Ella permaneceu quieta, absorvendo as palavras de Haldreth, dois séculos de vivência o tornaram um homem sábio.

— Talvez você tenha razão, mas... porra, você bem que poderia tirar esse capacete — comentou Ella, rindo. — Às vezes nem soa como um humano.

— Você não iria gostar de ver o que está por baixo do capacete — afirmou Haldreth, sério. — Está com fome? Vou preparar algo para nós e deitar. Amanhã será um dia longo.

— Sim, bastante.

— Vamos descer então. Aproveitaremos para descobrir porque o Rostov não atendeu ao meu pedido.
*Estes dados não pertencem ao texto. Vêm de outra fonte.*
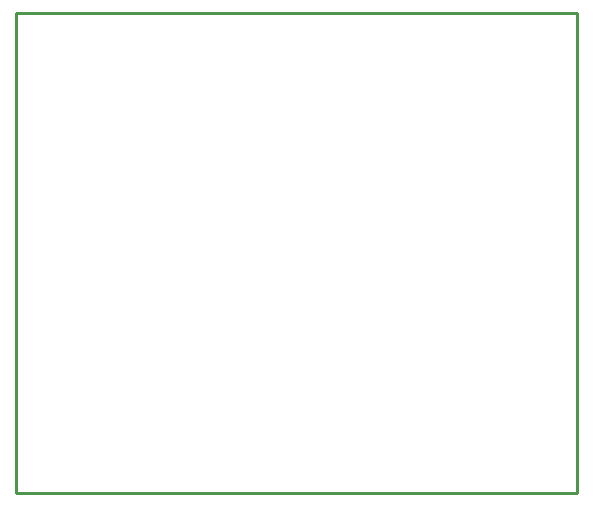
<source format=gko>
G04 Layer_Color=16711935*
%FSLAX44Y44*%
%MOMM*%
G71*
G01*
G75*
%ADD26C,0.2540*%
D26*
X600000Y539750D02*
X1075690D01*
Y946150D01*
X600000D02*
X1075690D01*
X600000Y539750D02*
Y946150D01*
M02*

</source>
Quando chegaram ao primeiro andar, encontraram Rostov tocando uma música no piano para Icrow. As paredes com isolamento acústico do quarto de Haldreth impediram que qualquer som chegasse até eles.

— Rostov! Por que não trouxe os remédios que eu pedi? — exclamou Haldreth, irritado.

— Perdoe-me senhor. Nosso pequenino visitante especial pediu para que eu tocasse uma música para ele. Irei buscar os medicamentos para Ella — disse Rostov, levantando-se de forma desengonçada.

Icrow rapidamente escalou Ella, acomodando-se em seu ombro.

— Devagar, você não é tão leve quanto pensa — murmurou Ella.

— Vamos ficar aqui por quanto tempo? Eu gostei daqui — perguntou Icrow.

— Não sei, para que a pressa? Ficarei o tempo que for necessário — respondeu Ella, sorrindo para Haldreth.

— Você aprende rápido. Gosto disso — respondeu ele, rindo amigavelmente.

Haldreth tinha muito a ensinar para Ella, e a paciência seria uma virtude necessária para a jornada que os aguardava.